Grief is strange and sometimes make you think you’ve completely gone mad. It ambushes and echoes and it’s impossible to anticipate how and when it will strike.

I was angry.

Angry that he was gone.

Angry that he had to be one of them — one of the victims that I see roll through the doors of the ER every day. After all, fatal car accidents happen to other people, not my people, I somehow still convince myself in some bizarre convoluted way.

Angry at myself that after pacing that graveyard for almost forty-five minutes, I couldn’t find where he was buried.

Angry for a world where the deep visceral pain that death brings can only be healed by heaven which seems so far away most days.

My anger brought a hot prick of tears to my eyes and as I turned around on the red brick pathway to head back to my car, accepting defeat, there it was.

Leland McCoy Marrero

January 30, 1990 – October 16, 2016

Ephesians 1:13

Bending down, I brushed a few stray pieces of dead grass from his headstone and read the dates. I glanced down at my watch and that day’s date was January 30th, what would have been Leland’s 29th birthday.

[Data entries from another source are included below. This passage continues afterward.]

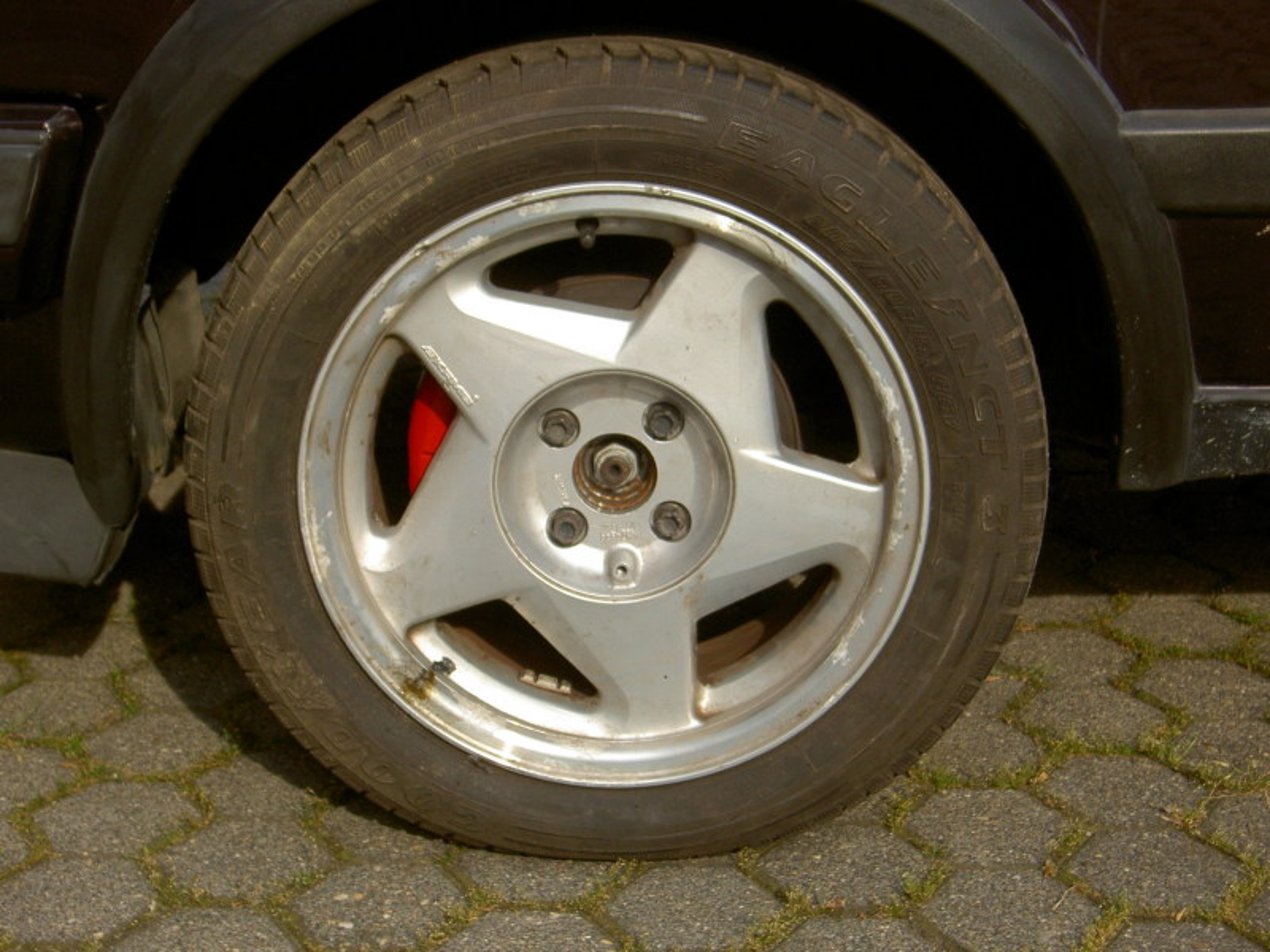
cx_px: 635
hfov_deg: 32.2
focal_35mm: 60
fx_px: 2201
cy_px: 476
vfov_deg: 24.4
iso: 50
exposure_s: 1/320
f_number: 3.8
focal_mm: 9.9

Courtesy of Meredith Boggs

Standing there for a few minutes, I remembered his life and his legacy.

Thankful for the time we had with him, for the stories we still share and laughter he still brings with his memory, for the joy he embodied that was his unique gift to the world.

The essence of joy he possessed that illuminated the world & still lingers even after his death.

After a few quiet moments, I pivoted and walked back down the brick pathway.

The tears that had pricked my eyes with anger a few minutes before were growing. By the time I reached my car and was back inside, out of the brisk January wind, they fell onto my cheeks.

Sinking into my seat, the tears fell hard and hot.

Courtesy of Meredith Boggs

The tears came from a deep place within my chest, a place that felt hollowed out and visceral.

I sat there until they subsided, and my vision was no longer clouded. Turning the keys in the ignition, I put my car into drive and drove away.

I felt a stillness.

At peace.

Hopeful.

JOY.

Yes, that was it, joy.

Strange and peculiar but joy nonetheless

That hollowed out place that grief creates in our souls isn’t for naught.

If we are present and quickened to it, we may just be surprised by joy.

Surprised by the ways and places we find joy and the ways it makes its way into the deep caverns of our souls that are carved out by the pain of loss.

The pain of loss can never be negated by joy, but joy, if we make space for it and are willing to be surprised by it, may bring hope and healing to those tender places of our hearts that have been ravaged by loss.”